Sopel wrote: Fri Dec 10, 2021 1:26 am
phhnguyen wrote: Thu Dec 09, 2021 2:18 pm I stopped the test here since I run out of the patient. A query may take 224 seconds (3.7 minutes). That speed is painfully slow! I think the reasons it took too much time are:
- it has to scan all hash keys (277 million)
- SQLite performs the search on the hard disk instead of in memory

I have tried to create the index for the field HashKey. The process took over 10 minutes and the file size increased to 13.74 GB.
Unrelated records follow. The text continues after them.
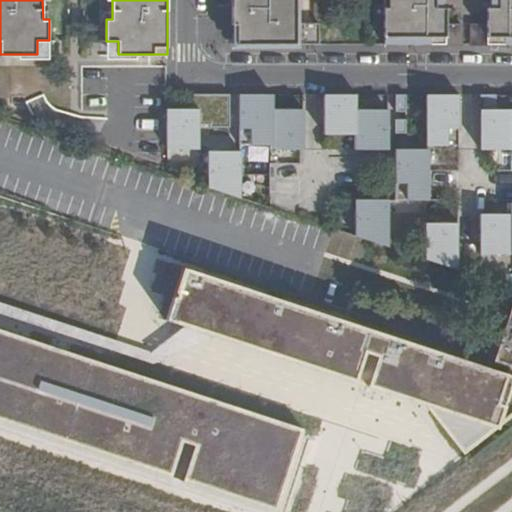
[(236,0),(232,0),(232,47),(251,47),(251,43),(236,43),(236,0)]
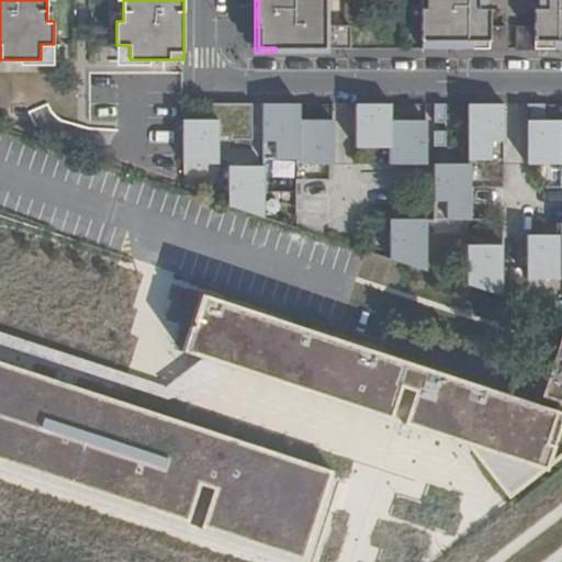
[(259,0),(259,47),(276,47),(352,47),(352,24),(325,24),(325,0),(420,0),(420,47),(469,47),(508,47),(508,25),(489,25),(489,7),(480,7),(479,0),(259,0)]
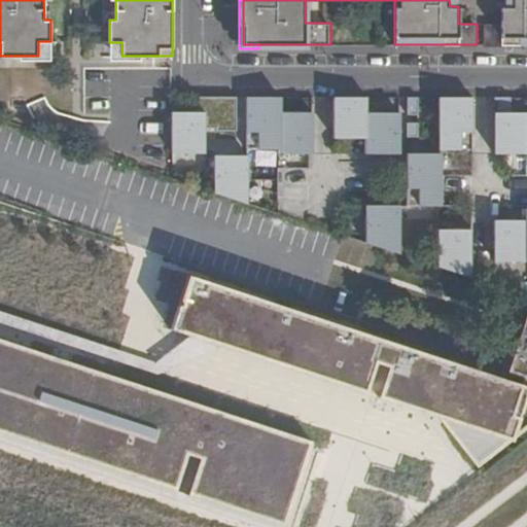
[(526,0),(513,0),(513,6),(504,7),(504,25),(486,25),(486,44),(526,44),(526,0)]
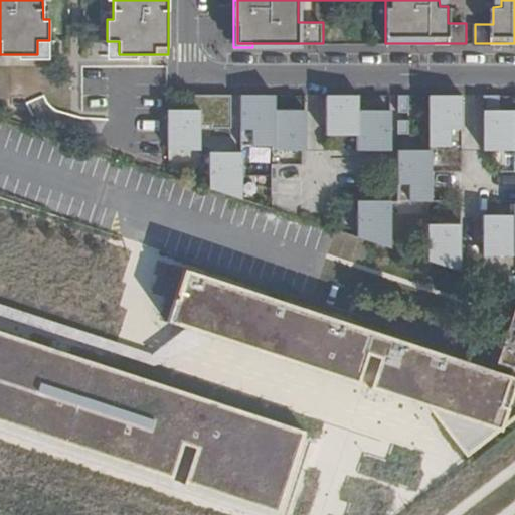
[(201,149),(201,124),(211,124),(212,127),(232,127),(232,94),(190,94),(190,109),(168,109),(168,149),(201,149)]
So about 50GB/1B positions. That's about 5x more than my database that allows WDL queries for each position (and uses 72 bit hashes and resolves transpositions). Overall I'm surprised it's only 5x, it might be a workable tradeoff for some use-cases. I suggest trying to drop the primary key on that table as it doesn't seem important (I mean, it might seem interesting to be able to address a position, but the positions itself are not really interesting in itself, and most queries will join them with other tables anyway).
Size is not my concern at the moment since we have been finding solutions (not found nor fixed yet). On the other hand, omitting the primary key is not easy for SQLite (it requires RowID or another primary key column).
Sopel wrote: Fri Dec 10, 2021 1:26 am I'd also suggest looking at BRIN indexes, and whether they are supported by the implementation you're using. They should do very well for index by hash in this case. You can also try creating a clustered index on the hashes instead of the primary keys (would speed up the queries with many results) (and as I said, completely give up on the primary key here)
The problem is that SQLite doesn't support BRIN indexes (AFAIK).